Many of the remnants of the nomadic culture persist despite the fact that few Kyrgyz people live in Yurts or are nomadic today. For example in the typical Kyrgyz home you will find little furniture. This harkens back to the days when the family had to be able to move everything in search of better pastures. Today it is still traditional to eat your meals sitting on the ground around a tablecloth "dastarkan" laid on the floor or on a short table.
If you are invited to a Kyrgyz party be prepared to spend several hours, eating, drinking, singing and dancing. As guests enter the party they are seated in a particular place depending on their gender and age. Women are usually seated on the left hand side of the room and men are on the right and the seat that is furthest from the door is given to the guest of highest honor - usually the oldest male.
A typical Kyrgyz party begins with the "dastarkan" full of breads especially "borsok," a type of fry bread that is very central to Kyrgyz culture. Bread is given an almost sacred standing in Kyrgyz culture. Bread is never placed on the ground or thrown away.
Also on the table at the beginning of a Kyrgyz party you will find a number of salads, often that have been canned for the winter. In the summer the table will also include sliced tomatoes and cucumbers. Of course no Kyrgyz table would be complete without the tea. If the power is out the Kyrgyz use a samovar to heat water for tea. Tea is served to each guest with the handle-less cup in the right hand while the left hand is bracing the right elbow. This two handed service indicates respect for the guest.
The second course is usually a soup or some type of meat dumplings. During each course the guests will take turns proposing toasts and each toast is accompanied by a shot of vodka or perhaps wine or cognac. Sometimes between courses the guests will sing Kyrgyz folk or pop songs or dance. The singing is usually done with the passing of a cup - the person with the cup leads the party in their favorite song and then passes the cup to another guest to sing.

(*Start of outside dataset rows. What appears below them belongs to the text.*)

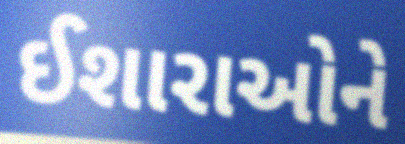
ઈશારાઓને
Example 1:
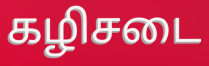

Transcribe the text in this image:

கழிசடை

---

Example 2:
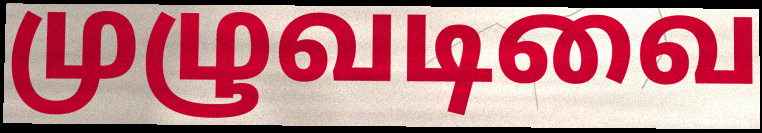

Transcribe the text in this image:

முழுவடிவை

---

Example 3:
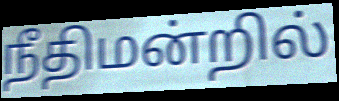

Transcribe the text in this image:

நீதிமன்றில்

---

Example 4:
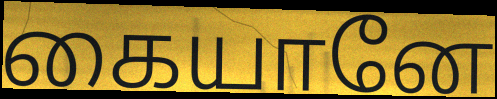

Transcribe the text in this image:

கையானே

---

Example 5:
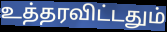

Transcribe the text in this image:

உத்தரவிட்டதும்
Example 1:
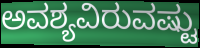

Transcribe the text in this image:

ಅವಶ್ಯವಿರುವಷ್ಟು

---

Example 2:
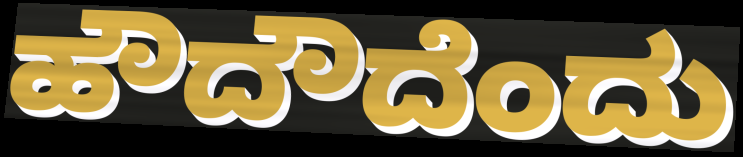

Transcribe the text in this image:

ಹೌದೌದೆಂದು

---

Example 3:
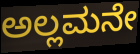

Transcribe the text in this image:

ಅಲ್ಲಮನೇ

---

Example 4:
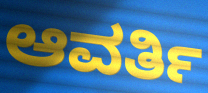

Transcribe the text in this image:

ಆವರ್ತಿ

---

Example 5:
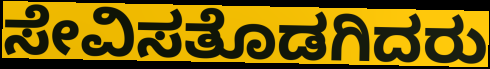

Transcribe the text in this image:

ಸೇವಿಸತೊಡಗಿದರು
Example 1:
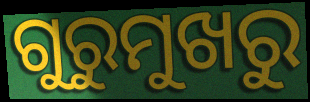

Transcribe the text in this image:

ଗୁରୁମୁଖରୁ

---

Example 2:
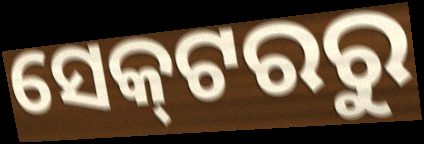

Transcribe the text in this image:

ସେକ୍‌ଟରରୁ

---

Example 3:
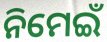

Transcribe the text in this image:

ନିମେଇଁ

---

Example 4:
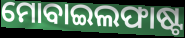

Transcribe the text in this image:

ମୋବାଇଲଫାଷ୍ଟ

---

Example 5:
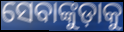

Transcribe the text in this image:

ସେବାଙ୍କୁଡ଼ାକୁ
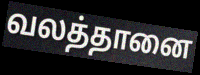
வலத்தானை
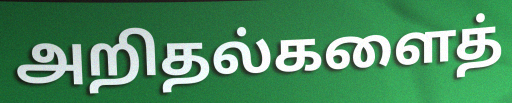
அறிதல்களைத்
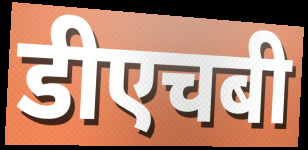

The final course at important Kyrgyz celebrations is Besh Barmak (five fingers). This course starts with someone (usually a child) coming around with a teapot full of warm water and a basin and he/she goes to each guest in turn for them to wash their hands. Then a large basin full of hot mutton is brought in and with their hands guests begin passing out pieces and cutting up the meat. After a few minutes another basin is brought in, this time full of homemade noodles. The cut meat is then mixed with the noodles to create a type of stew. The guests then eat their fill out of the basin using their hands. At the conclusion of the meal, all the guests hold their hands out in front of them palms up and once everyone is ready together in unison they pass their hands in front of their faces ending with the palms together while everyone says "omeen."